◆ EXERCISE TASK:
Reproduce the entire listing below line for line, with no changes.

[Data records]
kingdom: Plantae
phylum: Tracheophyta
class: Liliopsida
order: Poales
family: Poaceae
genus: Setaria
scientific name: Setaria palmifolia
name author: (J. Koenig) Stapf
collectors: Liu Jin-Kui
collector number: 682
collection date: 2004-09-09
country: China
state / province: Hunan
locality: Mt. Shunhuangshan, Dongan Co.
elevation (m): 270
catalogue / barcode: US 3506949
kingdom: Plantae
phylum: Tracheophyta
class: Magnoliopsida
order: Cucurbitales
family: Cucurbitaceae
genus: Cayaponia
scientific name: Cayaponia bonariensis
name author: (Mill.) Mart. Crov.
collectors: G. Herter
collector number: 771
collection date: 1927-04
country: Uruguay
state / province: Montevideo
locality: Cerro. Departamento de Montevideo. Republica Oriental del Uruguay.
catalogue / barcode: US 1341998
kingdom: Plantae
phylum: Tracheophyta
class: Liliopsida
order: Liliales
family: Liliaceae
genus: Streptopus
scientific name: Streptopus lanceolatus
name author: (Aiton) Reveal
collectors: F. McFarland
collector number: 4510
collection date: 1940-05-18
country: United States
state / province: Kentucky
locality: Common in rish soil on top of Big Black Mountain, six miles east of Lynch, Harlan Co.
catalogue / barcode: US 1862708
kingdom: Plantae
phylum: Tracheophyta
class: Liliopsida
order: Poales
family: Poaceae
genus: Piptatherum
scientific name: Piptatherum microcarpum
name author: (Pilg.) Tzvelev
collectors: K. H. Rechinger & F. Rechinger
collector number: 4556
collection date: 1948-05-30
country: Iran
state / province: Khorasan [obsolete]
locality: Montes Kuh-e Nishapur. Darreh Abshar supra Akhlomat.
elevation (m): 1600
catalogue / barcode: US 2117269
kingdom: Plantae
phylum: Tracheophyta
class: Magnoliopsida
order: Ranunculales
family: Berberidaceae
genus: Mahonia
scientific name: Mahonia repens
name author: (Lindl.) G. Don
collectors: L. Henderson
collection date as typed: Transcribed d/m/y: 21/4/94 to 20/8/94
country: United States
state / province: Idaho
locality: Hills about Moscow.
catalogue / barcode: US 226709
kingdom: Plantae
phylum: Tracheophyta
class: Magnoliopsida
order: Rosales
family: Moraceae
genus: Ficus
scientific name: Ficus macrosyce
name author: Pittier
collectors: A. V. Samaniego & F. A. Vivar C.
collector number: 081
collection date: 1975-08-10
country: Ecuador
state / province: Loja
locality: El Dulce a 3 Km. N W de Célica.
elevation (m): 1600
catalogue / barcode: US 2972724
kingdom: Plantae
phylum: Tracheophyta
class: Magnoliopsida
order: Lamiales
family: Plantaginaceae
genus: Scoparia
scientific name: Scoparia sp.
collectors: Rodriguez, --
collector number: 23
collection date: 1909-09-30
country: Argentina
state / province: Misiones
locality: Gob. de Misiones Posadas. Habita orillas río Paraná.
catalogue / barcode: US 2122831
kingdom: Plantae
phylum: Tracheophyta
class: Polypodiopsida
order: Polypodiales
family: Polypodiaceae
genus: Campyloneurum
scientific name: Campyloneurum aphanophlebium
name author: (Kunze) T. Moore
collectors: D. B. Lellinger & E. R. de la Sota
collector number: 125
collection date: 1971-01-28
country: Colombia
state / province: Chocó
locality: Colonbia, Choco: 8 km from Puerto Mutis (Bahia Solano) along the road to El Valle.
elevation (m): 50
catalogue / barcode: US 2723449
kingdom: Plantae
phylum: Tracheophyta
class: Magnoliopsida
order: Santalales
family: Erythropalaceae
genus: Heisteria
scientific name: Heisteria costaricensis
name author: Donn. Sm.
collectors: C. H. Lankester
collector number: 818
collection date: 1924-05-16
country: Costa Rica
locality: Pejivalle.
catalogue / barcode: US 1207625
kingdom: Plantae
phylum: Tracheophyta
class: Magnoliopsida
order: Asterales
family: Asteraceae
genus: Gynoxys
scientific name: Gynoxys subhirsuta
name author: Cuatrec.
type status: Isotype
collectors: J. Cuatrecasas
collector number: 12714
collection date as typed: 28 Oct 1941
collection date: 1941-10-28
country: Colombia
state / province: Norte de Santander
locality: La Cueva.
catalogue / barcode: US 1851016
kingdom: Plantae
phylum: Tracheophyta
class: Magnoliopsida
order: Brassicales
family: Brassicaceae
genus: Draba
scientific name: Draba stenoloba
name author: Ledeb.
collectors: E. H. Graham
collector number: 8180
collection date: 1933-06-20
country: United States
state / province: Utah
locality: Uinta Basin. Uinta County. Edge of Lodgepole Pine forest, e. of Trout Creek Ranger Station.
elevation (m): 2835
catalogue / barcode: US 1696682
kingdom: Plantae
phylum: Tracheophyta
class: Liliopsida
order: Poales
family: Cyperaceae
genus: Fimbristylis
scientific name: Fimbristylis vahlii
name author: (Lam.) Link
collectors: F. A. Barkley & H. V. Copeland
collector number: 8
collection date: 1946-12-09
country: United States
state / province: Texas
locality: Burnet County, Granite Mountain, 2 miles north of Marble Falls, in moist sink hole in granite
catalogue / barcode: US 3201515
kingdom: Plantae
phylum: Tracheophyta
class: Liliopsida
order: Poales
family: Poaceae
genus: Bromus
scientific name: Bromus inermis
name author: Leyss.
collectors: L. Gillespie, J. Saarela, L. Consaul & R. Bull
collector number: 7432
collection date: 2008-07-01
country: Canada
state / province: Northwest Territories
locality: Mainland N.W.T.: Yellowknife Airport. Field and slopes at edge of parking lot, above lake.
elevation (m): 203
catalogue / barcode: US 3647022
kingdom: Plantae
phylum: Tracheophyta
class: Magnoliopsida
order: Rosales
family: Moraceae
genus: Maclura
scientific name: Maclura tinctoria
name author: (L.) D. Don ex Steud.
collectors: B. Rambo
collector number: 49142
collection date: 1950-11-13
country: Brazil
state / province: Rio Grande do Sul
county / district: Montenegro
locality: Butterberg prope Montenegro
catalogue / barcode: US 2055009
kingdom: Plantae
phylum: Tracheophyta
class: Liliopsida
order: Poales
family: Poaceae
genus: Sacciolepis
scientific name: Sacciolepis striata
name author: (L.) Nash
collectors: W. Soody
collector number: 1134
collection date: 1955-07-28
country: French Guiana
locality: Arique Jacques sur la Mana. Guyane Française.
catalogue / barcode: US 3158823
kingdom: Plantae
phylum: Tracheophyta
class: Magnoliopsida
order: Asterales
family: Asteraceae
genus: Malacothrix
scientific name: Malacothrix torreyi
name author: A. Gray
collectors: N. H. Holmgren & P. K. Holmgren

◆ ANSWER BELOW:
kingdom: Plantae
phylum: Tracheophyta
class: Liliopsida
order: Poales
family: Poaceae
genus: Setaria
scientific name: Setaria palmifolia
name author: (J. Koenig) Stapf
collectors: Liu Jin-Kui
collector number: 682
collection date: 2004-09-09
country: China
state / province: Hunan
locality: Mt. Shunhuangshan, Dongan Co.
elevation (m): 270
catalogue / barcode: US 3506949
kingdom: Plantae
phylum: Tracheophyta
class: Magnoliopsida
order: Cucurbitales
family: Cucurbitaceae
genus: Cayaponia
scientific name: Cayaponia bonariensis
name author: (Mill.) Mart. Crov.
collectors: G. Herter
collector number: 771
collection date: 1927-04
country: Uruguay
state / province: Montevideo
locality: Cerro. Departamento de Montevideo. Republica Oriental del Uruguay.
catalogue / barcode: US 1341998
kingdom: Plantae
phylum: Tracheophyta
class: Liliopsida
order: Liliales
family: Liliaceae
genus: Streptopus
scientific name: Streptopus lanceolatus
name author: (Aiton) Reveal
collectors: F. McFarland
collector number: 4510
collection date: 1940-05-18
country: United States
state / province: Kentucky
locality: Common in rish soil on top of Big Black Mountain, six miles east of Lynch, Harlan Co.
catalogue / barcode: US 1862708
kingdom: Plantae
phylum: Tracheophyta
class: Liliopsida
order: Poales
family: Poaceae
genus: Piptatherum
scientific name: Piptatherum microcarpum
name author: (Pilg.) Tzvelev
collectors: K. H. Rechinger & F. Rechinger
collector number: 4556
collection date: 1948-05-30
country: Iran
state / province: Khorasan [obsolete]
locality: Montes Kuh-e Nishapur. Darreh Abshar supra Akhlomat.
elevation (m): 1600
catalogue / barcode: US 2117269
kingdom: Plantae
phylum: Tracheophyta
class: Magnoliopsida
order: Ranunculales
family: Berberidaceae
genus: Mahonia
scientific name: Mahonia repens
name author: (Lindl.) G. Don
collectors: L. Henderson
collection date as typed: Transcribed d/m/y: 21/4/94 to 20/8/94
country: United States
state / province: Idaho
locality: Hills about Moscow.
catalogue / barcode: US 226709
kingdom: Plantae
phylum: Tracheophyta
class: Magnoliopsida
order: Rosales
family: Moraceae
genus: Ficus
scientific name: Ficus macrosyce
name author: Pittier
collectors: A. V. Samaniego & F. A. Vivar C.
collector number: 081
collection date: 1975-08-10
country: Ecuador
state / province: Loja
locality: El Dulce a 3 Km. N W de Célica.
elevation (m): 1600
catalogue / barcode: US 2972724
kingdom: Plantae
phylum: Tracheophyta
class: Magnoliopsida
order: Lamiales
family: Plantaginaceae
genus: Scoparia
scientific name: Scoparia sp.
collectors: Rodriguez, --
collector number: 23
collection date: 1909-09-30
country: Argentina
state / province: Misiones
locality: Gob. de Misiones Posadas. Habita orillas río Paraná.
catalogue / barcode: US 2122831
kingdom: Plantae
phylum: Tracheophyta
class: Polypodiopsida
order: Polypodiales
family: Polypodiaceae
genus: Campyloneurum
scientific name: Campyloneurum aphanophlebium
name author: (Kunze) T. Moore
collectors: D. B. Lellinger & E. R. de la Sota
collector number: 125
collection date: 1971-01-28
country: Colombia
state / province: Chocó
locality: Colonbia, Choco: 8 km from Puerto Mutis (Bahia Solano) along the road to El Valle.
elevation (m): 50
catalogue / barcode: US 2723449
kingdom: Plantae
phylum: Tracheophyta
class: Magnoliopsida
order: Santalales
family: Erythropalaceae
genus: Heisteria
scientific name: Heisteria costaricensis
name author: Donn. Sm.
collectors: C. H. Lankester
collector number: 818
collection date: 1924-05-16
country: Costa Rica
locality: Pejivalle.
catalogue / barcode: US 1207625
kingdom: Plantae
phylum: Tracheophyta
class: Magnoliopsida
order: Asterales
family: Asteraceae
genus: Gynoxys
scientific name: Gynoxys subhirsuta
name author: Cuatrec.
type status: Isotype
collectors: J. Cuatrecasas
collector number: 12714
collection date as typed: 28 Oct 1941
collection date: 1941-10-28
country: Colombia
state / province: Norte de Santander
locality: La Cueva.
catalogue / barcode: US 1851016
kingdom: Plantae
phylum: Tracheophyta
class: Magnoliopsida
order: Brassicales
family: Brassicaceae
genus: Draba
scientific name: Draba stenoloba
name author: Ledeb.
collectors: E. H. Graham
collector number: 8180
collection date: 1933-06-20
country: United States
state / province: Utah
locality: Uinta Basin. Uinta County. Edge of Lodgepole Pine forest, e. of Trout Creek Ranger Station.
elevation (m): 2835
catalogue / barcode: US 1696682
kingdom: Plantae
phylum: Tracheophyta
class: Liliopsida
order: Poales
family: Cyperaceae
genus: Fimbristylis
scientific name: Fimbristylis vahlii
name author: (Lam.) Link
collectors: F. A. Barkley & H. V. Copeland
collector number: 8
collection date: 1946-12-09
country: United States
state / province: Texas
locality: Burnet County, Granite Mountain, 2 miles north of Marble Falls, in moist sink hole in granite
catalogue / barcode: US 3201515
kingdom: Plantae
phylum: Tracheophyta
class: Liliopsida
order: Poales
family: Poaceae
genus: Bromus
scientific name: Bromus inermis
name author: Leyss.
collectors: L. Gillespie, J. Saarela, L. Consaul & R. Bull
collector number: 7432
collection date: 2008-07-01
country: Canada
state / province: Northwest Territories
locality: Mainland N.W.T.: Yellowknife Airport. Field and slopes at edge of parking lot, above lake.
elevation (m): 203
catalogue / barcode: US 3647022
kingdom: Plantae
phylum: Tracheophyta
class: Magnoliopsida
order: Rosales
family: Moraceae
genus: Maclura
scientific name: Maclura tinctoria
name author: (L.) D. Don ex Steud.
collectors: B. Rambo
collector number: 49142
collection date: 1950-11-13
country: Brazil
state / province: Rio Grande do Sul
county / district: Montenegro
locality: Butterberg prope Montenegro
catalogue / barcode: US 2055009
kingdom: Plantae
phylum: Tracheophyta
class: Liliopsida
order: Poales
family: Poaceae
genus: Sacciolepis
scientific name: Sacciolepis striata
name author: (L.) Nash
collectors: W. Soody
collector number: 1134
collection date: 1955-07-28
country: French Guiana
locality: Arique Jacques sur la Mana. Guyane Française.
catalogue / barcode: US 3158823
kingdom: Plantae
phylum: Tracheophyta
class: Magnoliopsida
order: Asterales
family: Asteraceae
genus: Malacothrix
scientific name: Malacothrix torreyi
name author: A. Gray
collectors: N. H. Holmgren & P. K. Holmgren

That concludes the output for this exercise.